**Work order:**
Lay out the lines from the start of the items through the line containing "ceramica-na-toscana-2014/" as a Markdown table with the columns Row and Line, giving each line a row number and skipping blank lines. Leave the pictures out.

Dataset entries:
☆ ☆ ☆ ☆

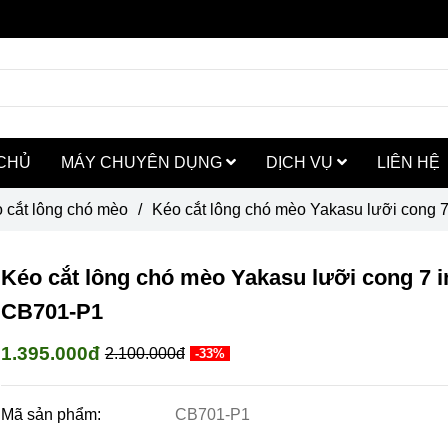
CHỦ
MÁY CHUYÊN DỤNG
DỊCH VỤ
LIÊN HỆ
 cắt lông chó mèo
/
Kéo cắt lông chó mèo Yakasu lưỡi cong 
Kéo cắt lông chó mèo Yakasu lưỡi cong 7 
CB701-P1
1.395.000đ
2.100.000đ
-33%
Mã sản phẩm:
CB701-P1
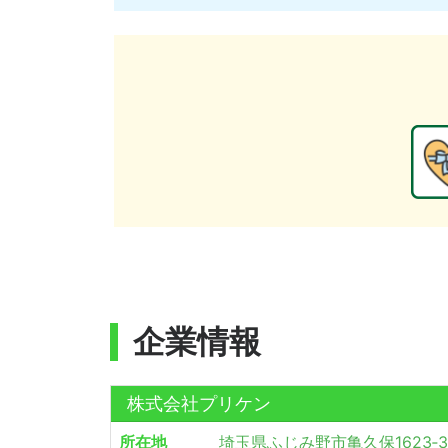
企業情報
株式会社プリケン
所在地
埼玉県ふじみ野市亀久保1623‐3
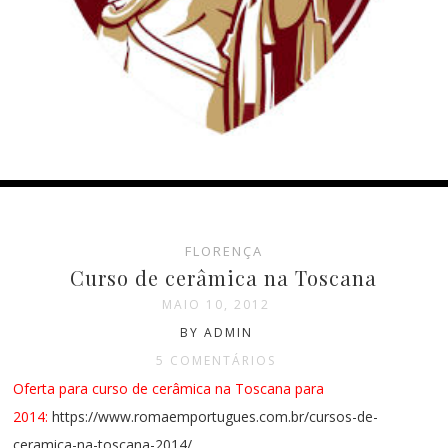
FLORENÇA
Curso de cerâmica na Toscana
MAIO 10, 2012
BY ADMIN
5 COMENTÁRIOS
Oferta para curso de cerâmica na Toscana para
2014:
https://www.romaemportugues.com.br/cursos-de-
ceramica-na-toscana-2014/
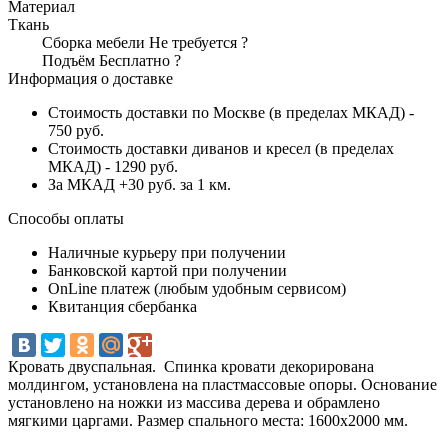
Материал
Ткань
Сборка мебели
Не требуется
?
Подъём
Бесплатно
?
Информация о доставке
Стоимость доставки по Москве (в пределах МКАД) -
750 руб.
Стоимость доставки диванов и кресел (в пределах
МКАД) - 1290 руб.
За МКАД +30 руб. за 1 км.
Способы оплаты
Наличные курьеру при получении
Банковской картой при получении
OnLine платеж (любым удобным сервисом)
Квитанция сбербанка
Кровать двуспальная. Спинка кровати декорирована
молдингом, установлена на пластмассовые опоры. Основание
установлено на ножки из массива дерева и обрамлено
мягкими царгами. Размер спального места: 1600х2000 мм.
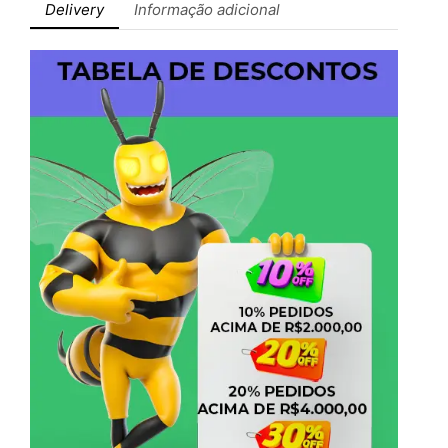
Delivery
Informação adicional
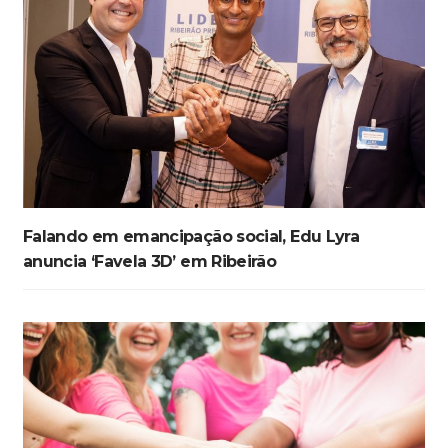
Falando em emancipação social, Edu Lyra
anuncia ‘Favela 3D’ em Ribeirão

☆ ☆ ☆ ☆

**Result of the task:**
| Row | Line |
|---|---|
| 1 | CHỦ |
| 2 | MÁY CHUYÊN DỤNG |
| 3 | DỊCH VỤ |
| 4 | LIÊN HỆ |
| 5 |  cắt lông chó mèo |
| 6 | / |
| 7 | Kéo cắt lông chó mèo Yakasu lưỡi cong  |
| 8 | Kéo cắt lông chó mèo Yakasu lưỡi cong 7  |
| 9 | CB701-P1 |
| 10 | 1.395.000đ |
| 11 | 2.100.000đ |
| 12 | -33% |
| 13 | Mã sản phẩm: |
| 14 | CB701-P1 |
| 15 | 企業情報 |
| 16 | 株式会社プリケン |
| 17 | 所在地 |
| 18 | 埼玉県ふじみ野市亀久保1623‐3 |
| 19 | FLORENÇA |
| 20 | Curso de cerâmica na Toscana |
| 21 | MAIO 10, 2012 |
| 22 | BY ADMIN |
| 23 | 5 COMENTÁRIOS |
| 24 | Oferta para curso de cerâmica na Toscana para |
| 25 | 2014: |
| 26 | https://www.romaemportugues.com.br/cursos-de- |
| 27 | ceramica-na-toscana-2014/ |